Conseils pratiques : Que doivent faire les épargnants maintenant ?
Compte tenu du calendrier, une approche différenciée est recommandée selon les différents groupes d'épargnants. Ceux qui ne disposent pas encore d'un contrat d'épargne-retraite devraient comparer attentivement les premières offres disponibles sur le marché à partir du quatrième trimestre 2026, notamment en ce qui concerne les coûts effectifs réels, les stratégies d'investissement proposées et la flexibilité lors de la phase de versement. L'examen du nouveau compte de dépôt standard constitue un point de départ fiable, car il doit respecter des plafonds de coûts et des exigences structurelles minimales définis par la loi.
Les épargnants Riester devraient profiter du temps restant jusqu'en 2027 pour examiner attentivement leurs contrats actuels. Les frais récurrents, les rendements réels et la possibilité que le fournisseur actuel propose ultérieurement le nouveau compte d'épargne-retraite sont des critères de décision essentiels. Pour de nombreux détenteurs de contrats de fonds Riester onéreux ou de plans d'épargne bancaires coûteux, le passage au nouveau système pourrait s'avérer très avantageux à moyen terme, d'autant plus que les subventions et les avantages fiscaux sont intégralement conservés lors du transfert.
Les parents d'enfants nés en 2020 devraient se demander s'il est préférable d'ouvrir un compte d'investissement individuel pour leur enfant une fois le cadre légal établi, ou si le plan d'épargne garanti par l'État leur suffit. La prime de bienvenue, l'épargne non imposable accumulée pendant des décennies et la possibilité de l'intégrer à leur propre régime d'épargne-retraite font du compte individuel l'option la plus avantageuse dans la plupart des cas.
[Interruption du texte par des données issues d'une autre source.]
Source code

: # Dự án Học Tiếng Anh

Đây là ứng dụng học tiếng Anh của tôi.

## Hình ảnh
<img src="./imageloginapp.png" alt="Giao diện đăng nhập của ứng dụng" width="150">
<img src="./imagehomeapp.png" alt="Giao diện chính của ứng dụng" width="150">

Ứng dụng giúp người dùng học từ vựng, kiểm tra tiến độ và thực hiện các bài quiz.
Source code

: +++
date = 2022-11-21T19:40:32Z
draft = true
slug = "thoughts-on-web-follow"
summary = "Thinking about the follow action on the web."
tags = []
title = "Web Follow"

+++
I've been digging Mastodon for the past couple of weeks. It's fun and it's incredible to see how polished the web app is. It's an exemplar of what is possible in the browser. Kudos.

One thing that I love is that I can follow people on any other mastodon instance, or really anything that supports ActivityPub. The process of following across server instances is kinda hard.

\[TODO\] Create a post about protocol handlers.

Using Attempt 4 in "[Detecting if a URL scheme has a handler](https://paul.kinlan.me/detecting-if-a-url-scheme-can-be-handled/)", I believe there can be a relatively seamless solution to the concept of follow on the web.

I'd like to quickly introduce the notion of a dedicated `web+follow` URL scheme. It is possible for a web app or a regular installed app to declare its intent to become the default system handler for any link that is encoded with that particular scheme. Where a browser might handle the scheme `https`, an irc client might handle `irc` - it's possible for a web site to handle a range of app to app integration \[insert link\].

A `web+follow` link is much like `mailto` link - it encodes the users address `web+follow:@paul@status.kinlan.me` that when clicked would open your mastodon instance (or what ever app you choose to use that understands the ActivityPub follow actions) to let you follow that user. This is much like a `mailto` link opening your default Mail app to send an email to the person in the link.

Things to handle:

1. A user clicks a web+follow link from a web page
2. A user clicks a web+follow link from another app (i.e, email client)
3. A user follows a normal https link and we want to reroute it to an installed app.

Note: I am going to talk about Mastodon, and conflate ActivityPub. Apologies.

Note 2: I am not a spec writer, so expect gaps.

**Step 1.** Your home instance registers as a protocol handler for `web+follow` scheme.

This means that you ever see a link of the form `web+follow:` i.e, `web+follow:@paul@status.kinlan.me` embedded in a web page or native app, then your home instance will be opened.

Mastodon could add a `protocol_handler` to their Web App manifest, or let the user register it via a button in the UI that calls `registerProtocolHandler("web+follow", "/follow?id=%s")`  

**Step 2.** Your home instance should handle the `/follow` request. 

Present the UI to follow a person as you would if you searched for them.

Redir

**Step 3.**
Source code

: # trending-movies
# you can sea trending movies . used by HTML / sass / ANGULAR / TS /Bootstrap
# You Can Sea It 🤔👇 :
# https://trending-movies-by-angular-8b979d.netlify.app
Un pas dans la bonne direction – mais pas une percée
La réforme des retraites, avec le nouveau compte de pension, est une mesure attendue depuis longtemps et fondamentalement judicieuse. L'abandon de la logique Riester, qui s'est avérée inefficace, l'ouverture aux investissements à haut rendement sur les marchés de capitaux, la simplification significative du système de subventions et le plafonnement des coûts du produit standard sont autant d'avancées qui rendent le système plus attractif et plus équitable. L'augmentation des subventions pour les petits épargnants en début de cotisation et la pension de retraite anticipée pour les enfants sont des mesures socialement pertinentes.
Il serait toutefois illusoire de croire que la réforme à elle seule puisse endiguer le risque structurel de pauvreté chez les personnes âgées en Allemagne. Tant qu'un impact automatique et généralisé fera défaut – c'est-à-dire un système incluant tous les actifs et non seulement les personnes informées et impliquées –, l'épargne-retraite privée restera un outil réservé à ceux qui se soucient déjà suffisamment de leurs finances. Le nouveau compte d'épargne-retraite améliore la planification individuelle de la retraite. Reste à savoir s'il deviendra un phénomène de masse contribuant réellement à réduire les inégalités de retraite face à l'évolution démographique. La volonté de réformer est manifeste, mais le courage décisif nécessaire à un véritable changement systémique n'est pas encore pleinement présent.